MATERIAL SHOWN START
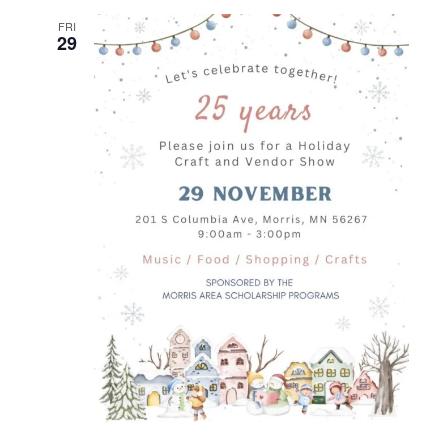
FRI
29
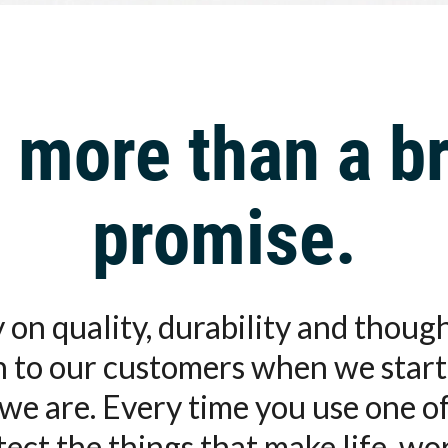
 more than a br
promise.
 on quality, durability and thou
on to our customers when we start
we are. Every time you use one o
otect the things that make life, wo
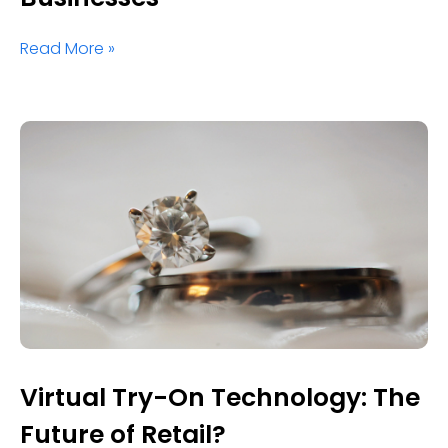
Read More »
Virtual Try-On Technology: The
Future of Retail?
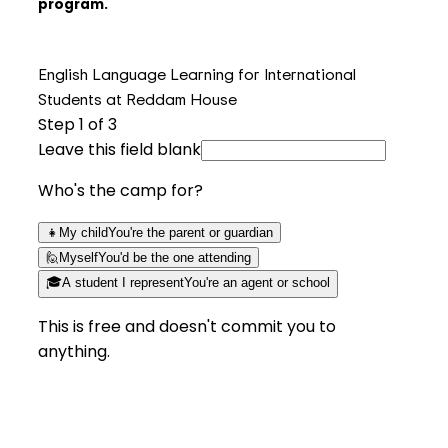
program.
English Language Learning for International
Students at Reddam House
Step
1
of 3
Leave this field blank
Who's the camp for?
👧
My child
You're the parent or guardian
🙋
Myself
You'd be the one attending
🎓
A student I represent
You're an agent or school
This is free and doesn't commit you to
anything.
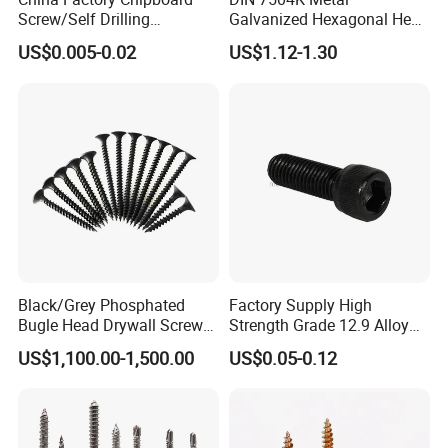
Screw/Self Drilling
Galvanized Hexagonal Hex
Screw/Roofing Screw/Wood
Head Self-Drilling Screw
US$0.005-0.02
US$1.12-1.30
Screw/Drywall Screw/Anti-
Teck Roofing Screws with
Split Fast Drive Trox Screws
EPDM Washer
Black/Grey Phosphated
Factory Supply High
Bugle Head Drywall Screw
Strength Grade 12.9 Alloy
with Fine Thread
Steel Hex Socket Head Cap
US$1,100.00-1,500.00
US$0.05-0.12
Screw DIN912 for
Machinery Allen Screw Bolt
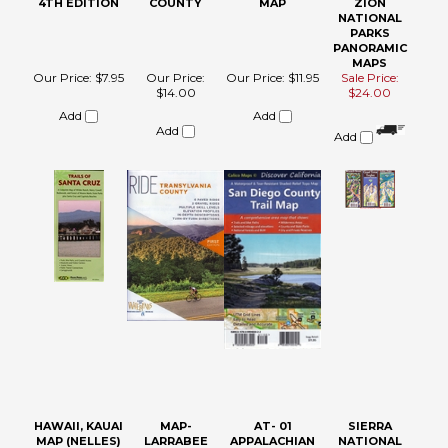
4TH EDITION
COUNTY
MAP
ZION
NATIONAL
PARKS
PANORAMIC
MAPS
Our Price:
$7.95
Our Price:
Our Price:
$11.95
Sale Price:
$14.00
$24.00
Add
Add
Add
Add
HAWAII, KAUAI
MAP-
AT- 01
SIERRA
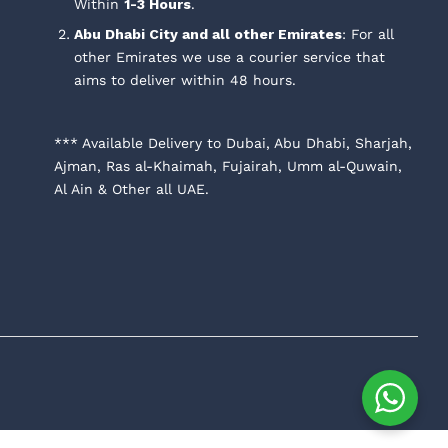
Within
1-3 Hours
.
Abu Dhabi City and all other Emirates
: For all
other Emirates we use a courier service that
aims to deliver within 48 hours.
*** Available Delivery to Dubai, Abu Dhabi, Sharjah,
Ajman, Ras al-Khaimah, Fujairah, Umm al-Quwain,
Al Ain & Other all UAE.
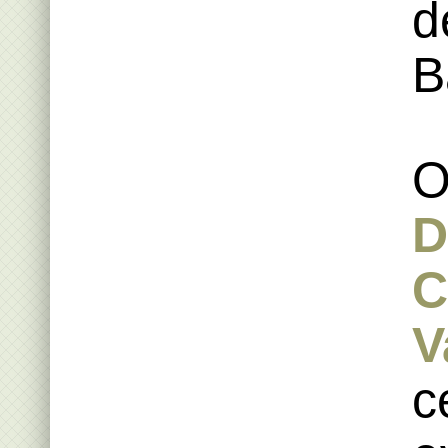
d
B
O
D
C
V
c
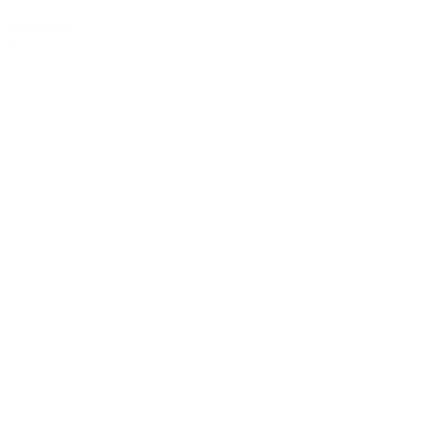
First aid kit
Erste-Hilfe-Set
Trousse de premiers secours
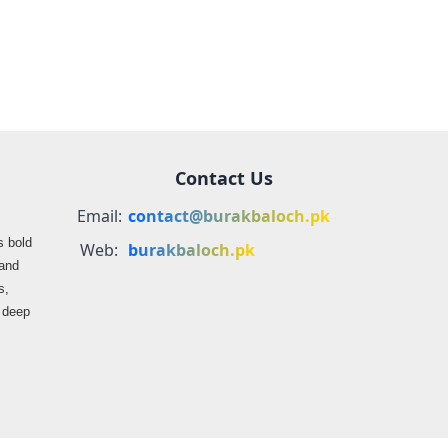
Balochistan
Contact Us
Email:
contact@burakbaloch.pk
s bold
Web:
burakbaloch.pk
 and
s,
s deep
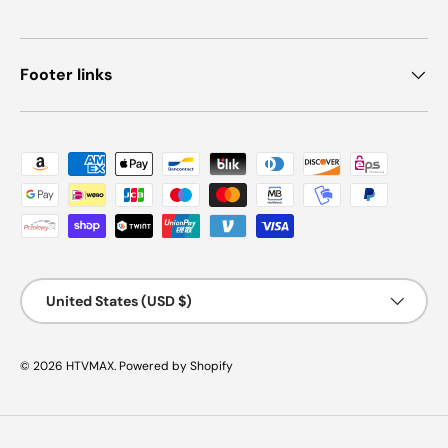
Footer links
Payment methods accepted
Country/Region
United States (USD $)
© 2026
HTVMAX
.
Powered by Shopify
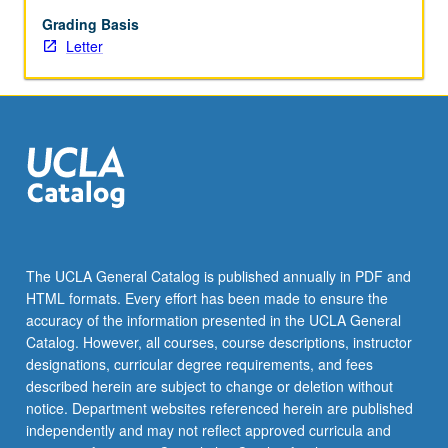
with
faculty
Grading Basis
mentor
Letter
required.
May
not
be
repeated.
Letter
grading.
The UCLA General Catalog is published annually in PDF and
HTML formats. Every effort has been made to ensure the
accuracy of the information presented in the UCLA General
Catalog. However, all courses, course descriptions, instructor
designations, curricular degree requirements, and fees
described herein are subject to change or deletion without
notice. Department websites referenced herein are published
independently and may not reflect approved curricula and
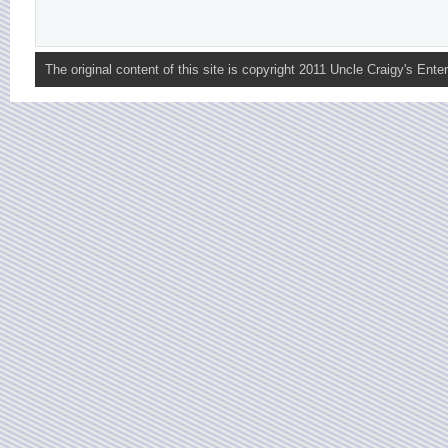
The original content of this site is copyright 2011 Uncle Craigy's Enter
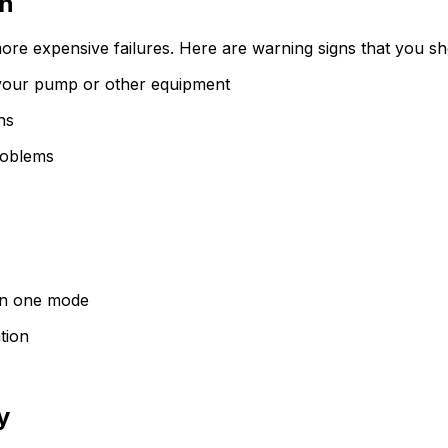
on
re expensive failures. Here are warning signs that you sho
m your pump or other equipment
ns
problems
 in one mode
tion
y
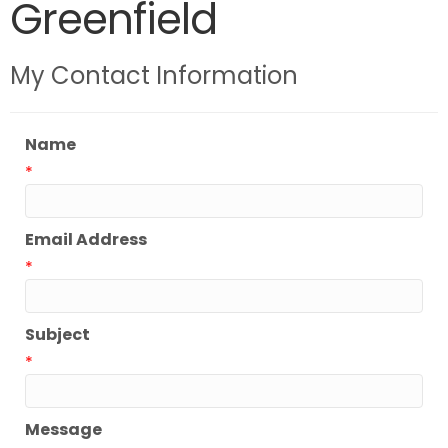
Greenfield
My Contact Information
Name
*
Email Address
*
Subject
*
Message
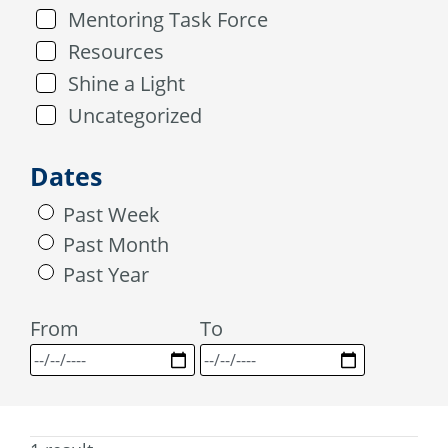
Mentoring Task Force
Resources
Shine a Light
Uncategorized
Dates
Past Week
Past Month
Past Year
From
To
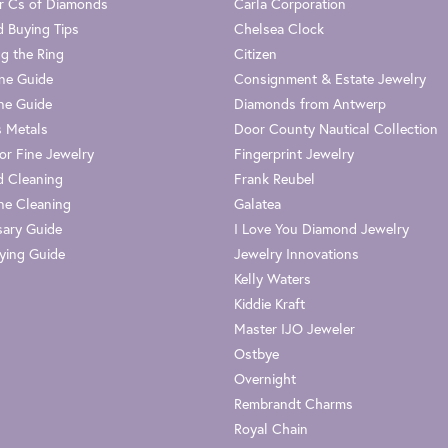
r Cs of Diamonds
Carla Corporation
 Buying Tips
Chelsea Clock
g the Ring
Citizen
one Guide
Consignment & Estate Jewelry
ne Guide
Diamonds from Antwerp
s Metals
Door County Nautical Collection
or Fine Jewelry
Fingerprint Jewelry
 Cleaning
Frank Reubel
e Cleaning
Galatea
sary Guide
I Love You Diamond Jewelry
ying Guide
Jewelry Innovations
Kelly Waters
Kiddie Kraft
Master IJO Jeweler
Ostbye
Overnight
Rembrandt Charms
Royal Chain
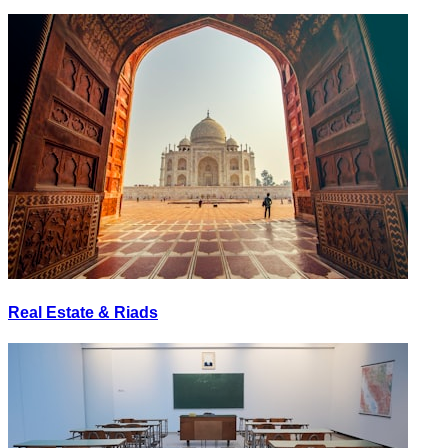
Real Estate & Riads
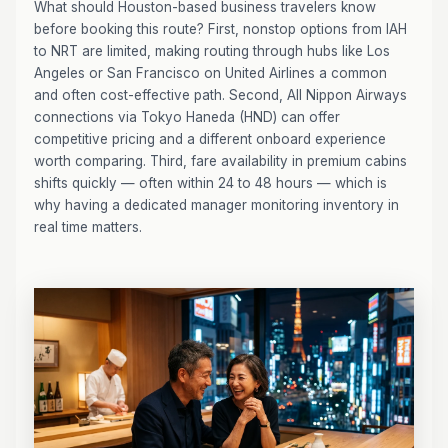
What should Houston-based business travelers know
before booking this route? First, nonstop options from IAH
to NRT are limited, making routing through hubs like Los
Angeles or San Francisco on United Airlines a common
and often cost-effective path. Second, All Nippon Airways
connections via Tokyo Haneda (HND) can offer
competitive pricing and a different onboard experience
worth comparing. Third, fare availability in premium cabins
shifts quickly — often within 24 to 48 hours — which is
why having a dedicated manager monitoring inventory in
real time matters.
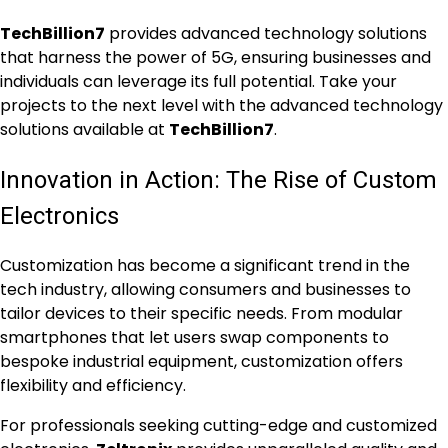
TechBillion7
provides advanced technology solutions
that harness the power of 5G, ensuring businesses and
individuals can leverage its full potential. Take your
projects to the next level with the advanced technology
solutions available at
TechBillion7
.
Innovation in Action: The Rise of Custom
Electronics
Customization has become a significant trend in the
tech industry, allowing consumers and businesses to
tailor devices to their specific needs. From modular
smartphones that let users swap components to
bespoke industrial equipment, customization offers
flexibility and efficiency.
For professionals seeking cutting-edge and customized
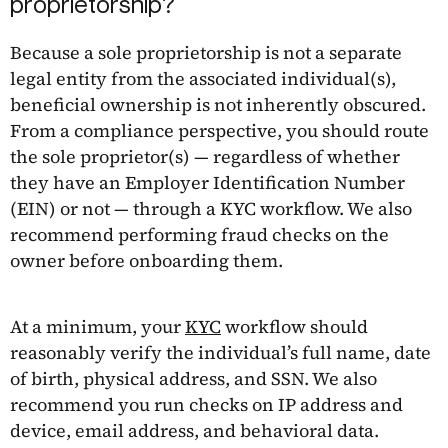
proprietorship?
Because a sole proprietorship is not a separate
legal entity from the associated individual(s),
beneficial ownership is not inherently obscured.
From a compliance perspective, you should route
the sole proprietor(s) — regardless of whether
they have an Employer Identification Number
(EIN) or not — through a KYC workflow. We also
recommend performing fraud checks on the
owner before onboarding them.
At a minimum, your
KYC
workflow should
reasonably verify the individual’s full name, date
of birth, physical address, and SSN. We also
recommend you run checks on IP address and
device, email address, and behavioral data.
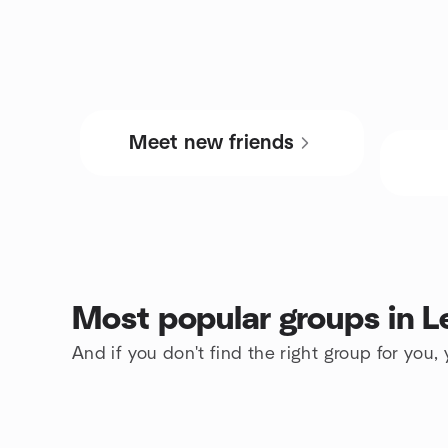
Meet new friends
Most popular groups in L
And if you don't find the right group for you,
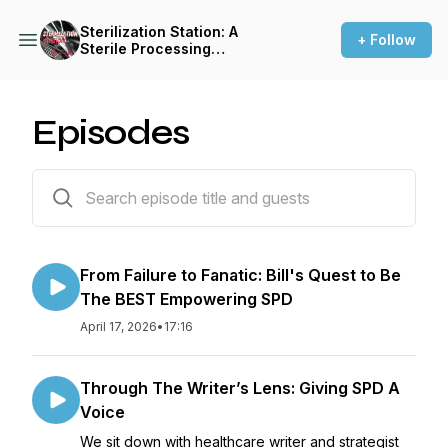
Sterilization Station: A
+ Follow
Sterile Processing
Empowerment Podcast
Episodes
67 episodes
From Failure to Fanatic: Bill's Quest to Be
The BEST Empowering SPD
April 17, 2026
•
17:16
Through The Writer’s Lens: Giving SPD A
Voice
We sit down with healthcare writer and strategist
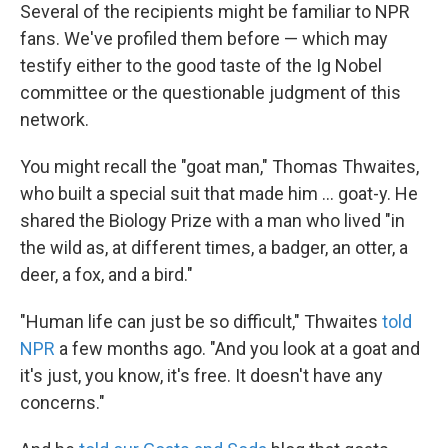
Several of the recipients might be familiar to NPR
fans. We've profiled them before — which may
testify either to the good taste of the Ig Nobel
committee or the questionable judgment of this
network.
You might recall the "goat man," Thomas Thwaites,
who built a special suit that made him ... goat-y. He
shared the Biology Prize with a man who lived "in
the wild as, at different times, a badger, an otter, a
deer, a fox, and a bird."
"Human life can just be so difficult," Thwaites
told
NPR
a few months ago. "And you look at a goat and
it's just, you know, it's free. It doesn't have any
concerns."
MATERIAL SHOWN END
Filter the entries above down to the lines that hold the word "Thwaites", and copy those lines.

You might recall the "goat man," Thomas Thwaites,
"Human life can just be so difficult," Thwaites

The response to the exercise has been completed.